Need help deciding which approach to use? Here’s how to respond to supplier risks based on their type and potential impact. 

Hellios Information

September 9, 2025 | 5 min read

Choose the Right Supplier Risk Management Approach

Not all supplier risks are created equal - and not all of them deserve the same response. 

A minor delivery delay from a low-risk vendor isn’t handled the same way as a sanctions breach from a Tier 1 supplier.

That’s why strong supplier risk management isn’t just about identifying risk - it’s about choosing the right approach for the type of risk and how much damage it could do. 

Most organisations rely on five established approaches to respond to supplier risk.

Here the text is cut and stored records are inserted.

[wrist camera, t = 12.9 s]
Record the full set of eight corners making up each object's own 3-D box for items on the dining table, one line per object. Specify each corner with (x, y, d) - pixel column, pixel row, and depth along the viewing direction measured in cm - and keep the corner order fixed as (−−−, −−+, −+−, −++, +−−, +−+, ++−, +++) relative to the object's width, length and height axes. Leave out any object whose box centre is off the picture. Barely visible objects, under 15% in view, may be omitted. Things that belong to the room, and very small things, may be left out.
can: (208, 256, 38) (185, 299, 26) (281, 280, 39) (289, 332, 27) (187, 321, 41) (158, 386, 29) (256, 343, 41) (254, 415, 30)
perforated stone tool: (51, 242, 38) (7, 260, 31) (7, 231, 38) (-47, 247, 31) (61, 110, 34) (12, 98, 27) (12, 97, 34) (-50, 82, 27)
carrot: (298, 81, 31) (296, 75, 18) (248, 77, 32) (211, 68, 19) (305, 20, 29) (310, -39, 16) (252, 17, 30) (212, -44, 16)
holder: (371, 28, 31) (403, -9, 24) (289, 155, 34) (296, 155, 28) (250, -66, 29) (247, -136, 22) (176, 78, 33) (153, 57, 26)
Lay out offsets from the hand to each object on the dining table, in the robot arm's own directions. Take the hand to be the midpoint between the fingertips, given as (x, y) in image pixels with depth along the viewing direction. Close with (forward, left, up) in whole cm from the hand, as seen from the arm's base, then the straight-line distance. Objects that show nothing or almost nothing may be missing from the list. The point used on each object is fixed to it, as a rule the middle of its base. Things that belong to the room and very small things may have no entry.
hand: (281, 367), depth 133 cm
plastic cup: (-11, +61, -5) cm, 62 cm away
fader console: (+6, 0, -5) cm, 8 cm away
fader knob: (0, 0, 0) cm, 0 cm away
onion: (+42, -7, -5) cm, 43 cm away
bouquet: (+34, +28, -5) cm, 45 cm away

Each one offers a strategic response depending on:

  • The nature of the risk (e.g. financial, operational, regulatory, reputational)

  • Its potential impact on business continuity, compliance, or customers 

Here’s how to use them - and how structured supplier data and standardised supplier risk assessments can help you choose confidently. 

1. Avoid It 

Avoidance means walking away from the risk entirely - by not engaging with the supplier in the first place. 

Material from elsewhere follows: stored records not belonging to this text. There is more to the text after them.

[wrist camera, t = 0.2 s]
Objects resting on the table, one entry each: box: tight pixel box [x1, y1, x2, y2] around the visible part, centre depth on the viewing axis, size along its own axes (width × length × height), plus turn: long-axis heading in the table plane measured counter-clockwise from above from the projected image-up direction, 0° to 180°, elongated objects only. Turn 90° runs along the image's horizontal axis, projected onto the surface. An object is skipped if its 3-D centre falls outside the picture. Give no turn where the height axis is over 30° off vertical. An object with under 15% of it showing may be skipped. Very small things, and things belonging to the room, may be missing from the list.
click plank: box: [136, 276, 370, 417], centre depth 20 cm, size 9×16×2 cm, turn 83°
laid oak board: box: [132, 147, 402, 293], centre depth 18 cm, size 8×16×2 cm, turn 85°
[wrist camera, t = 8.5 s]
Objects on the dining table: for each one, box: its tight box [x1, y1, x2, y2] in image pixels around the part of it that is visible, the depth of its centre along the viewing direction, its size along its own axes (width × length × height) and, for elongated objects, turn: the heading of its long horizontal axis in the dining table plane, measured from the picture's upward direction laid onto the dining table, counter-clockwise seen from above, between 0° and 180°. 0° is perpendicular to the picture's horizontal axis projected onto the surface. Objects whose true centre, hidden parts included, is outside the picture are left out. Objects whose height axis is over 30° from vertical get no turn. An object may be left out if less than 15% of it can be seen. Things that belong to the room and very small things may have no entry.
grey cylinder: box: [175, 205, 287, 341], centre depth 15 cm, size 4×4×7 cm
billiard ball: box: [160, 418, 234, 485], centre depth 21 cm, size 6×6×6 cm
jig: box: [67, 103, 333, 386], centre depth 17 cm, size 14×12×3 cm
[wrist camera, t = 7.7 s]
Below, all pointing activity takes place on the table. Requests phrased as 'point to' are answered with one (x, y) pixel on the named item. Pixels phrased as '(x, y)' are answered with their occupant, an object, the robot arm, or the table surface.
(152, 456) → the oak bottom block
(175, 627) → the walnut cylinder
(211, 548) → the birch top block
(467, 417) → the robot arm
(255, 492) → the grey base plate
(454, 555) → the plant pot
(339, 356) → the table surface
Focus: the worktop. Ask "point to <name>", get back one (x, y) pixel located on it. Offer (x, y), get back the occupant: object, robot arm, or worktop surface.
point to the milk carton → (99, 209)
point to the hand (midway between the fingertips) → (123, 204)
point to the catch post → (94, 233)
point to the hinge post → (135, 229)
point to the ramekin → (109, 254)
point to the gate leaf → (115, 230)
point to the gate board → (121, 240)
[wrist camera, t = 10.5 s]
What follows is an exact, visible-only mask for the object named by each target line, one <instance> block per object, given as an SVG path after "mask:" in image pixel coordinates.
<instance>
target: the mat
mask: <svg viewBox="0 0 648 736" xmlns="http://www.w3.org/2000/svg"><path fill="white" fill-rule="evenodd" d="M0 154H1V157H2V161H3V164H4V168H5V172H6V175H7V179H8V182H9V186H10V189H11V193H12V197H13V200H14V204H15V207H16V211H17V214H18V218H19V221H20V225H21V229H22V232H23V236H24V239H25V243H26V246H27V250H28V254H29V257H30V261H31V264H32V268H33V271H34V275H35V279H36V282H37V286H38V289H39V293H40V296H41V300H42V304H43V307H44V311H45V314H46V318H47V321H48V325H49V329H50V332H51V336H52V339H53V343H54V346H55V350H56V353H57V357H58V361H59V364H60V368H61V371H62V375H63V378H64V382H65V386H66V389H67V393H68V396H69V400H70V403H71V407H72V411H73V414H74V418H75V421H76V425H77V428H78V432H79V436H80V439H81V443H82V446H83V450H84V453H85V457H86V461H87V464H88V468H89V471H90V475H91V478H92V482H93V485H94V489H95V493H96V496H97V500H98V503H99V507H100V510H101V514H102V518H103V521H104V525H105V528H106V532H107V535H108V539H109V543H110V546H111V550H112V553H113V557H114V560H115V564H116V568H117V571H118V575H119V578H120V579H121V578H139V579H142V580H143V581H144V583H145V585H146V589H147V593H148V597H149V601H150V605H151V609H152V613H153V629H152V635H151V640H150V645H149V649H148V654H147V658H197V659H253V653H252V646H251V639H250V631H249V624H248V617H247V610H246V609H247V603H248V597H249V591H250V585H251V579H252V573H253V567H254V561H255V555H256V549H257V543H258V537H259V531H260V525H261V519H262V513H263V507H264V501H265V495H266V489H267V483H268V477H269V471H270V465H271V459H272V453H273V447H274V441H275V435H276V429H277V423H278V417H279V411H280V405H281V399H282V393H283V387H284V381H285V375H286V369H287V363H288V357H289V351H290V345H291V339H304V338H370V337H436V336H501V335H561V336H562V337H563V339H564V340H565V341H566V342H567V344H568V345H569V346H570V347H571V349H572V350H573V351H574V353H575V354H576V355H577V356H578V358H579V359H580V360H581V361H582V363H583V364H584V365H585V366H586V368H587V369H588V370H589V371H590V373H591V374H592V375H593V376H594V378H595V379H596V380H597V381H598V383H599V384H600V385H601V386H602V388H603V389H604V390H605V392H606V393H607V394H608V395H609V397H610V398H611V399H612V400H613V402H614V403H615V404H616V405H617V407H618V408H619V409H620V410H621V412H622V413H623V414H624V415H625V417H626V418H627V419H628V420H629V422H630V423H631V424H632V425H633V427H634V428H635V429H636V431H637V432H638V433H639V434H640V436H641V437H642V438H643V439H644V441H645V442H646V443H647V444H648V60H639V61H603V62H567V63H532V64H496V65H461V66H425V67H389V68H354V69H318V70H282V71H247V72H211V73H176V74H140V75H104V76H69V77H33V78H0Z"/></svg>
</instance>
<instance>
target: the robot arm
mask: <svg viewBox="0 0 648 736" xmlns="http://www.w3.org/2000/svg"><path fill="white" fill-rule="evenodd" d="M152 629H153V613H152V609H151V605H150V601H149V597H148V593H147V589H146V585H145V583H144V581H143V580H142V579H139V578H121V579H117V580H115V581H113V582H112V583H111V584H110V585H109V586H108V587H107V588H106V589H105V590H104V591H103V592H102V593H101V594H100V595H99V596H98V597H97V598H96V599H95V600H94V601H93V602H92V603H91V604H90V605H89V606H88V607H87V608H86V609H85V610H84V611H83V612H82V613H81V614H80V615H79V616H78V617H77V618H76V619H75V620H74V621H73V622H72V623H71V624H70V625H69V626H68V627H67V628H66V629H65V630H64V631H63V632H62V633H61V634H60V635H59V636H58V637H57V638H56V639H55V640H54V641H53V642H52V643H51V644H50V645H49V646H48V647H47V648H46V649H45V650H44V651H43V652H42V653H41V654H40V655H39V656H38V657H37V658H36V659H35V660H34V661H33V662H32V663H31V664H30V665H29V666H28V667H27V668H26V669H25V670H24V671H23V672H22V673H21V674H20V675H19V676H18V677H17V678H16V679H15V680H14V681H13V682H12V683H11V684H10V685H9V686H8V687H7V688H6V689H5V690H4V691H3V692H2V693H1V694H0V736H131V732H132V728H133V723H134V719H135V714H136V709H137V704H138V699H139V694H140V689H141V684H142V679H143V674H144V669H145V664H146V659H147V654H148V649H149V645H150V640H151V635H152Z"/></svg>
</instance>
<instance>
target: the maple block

This is best used when the supplier risk is high-impact and hard to mitigate, such as unethical practices, unresolved compliance failures, or high geopolitical exposure. 

Use when: The supplier fails prequalification or due diligence, and the business impact of continuing outweighs any value they bring. 

Example: A supplier operating in a sanctioned region poses legal and reputational risk. You select an alternative with lower exposure. 

Supporting tools: Prequalification, shared assurance data, and automated red flag alerts can help you avoid risk early - before contracts are signed.

2. Reduce It  

Reduction is the most used approach when the supplier risk is significant but controllable - for example, quality issues, gaps in certifications, or moderate financial instability.  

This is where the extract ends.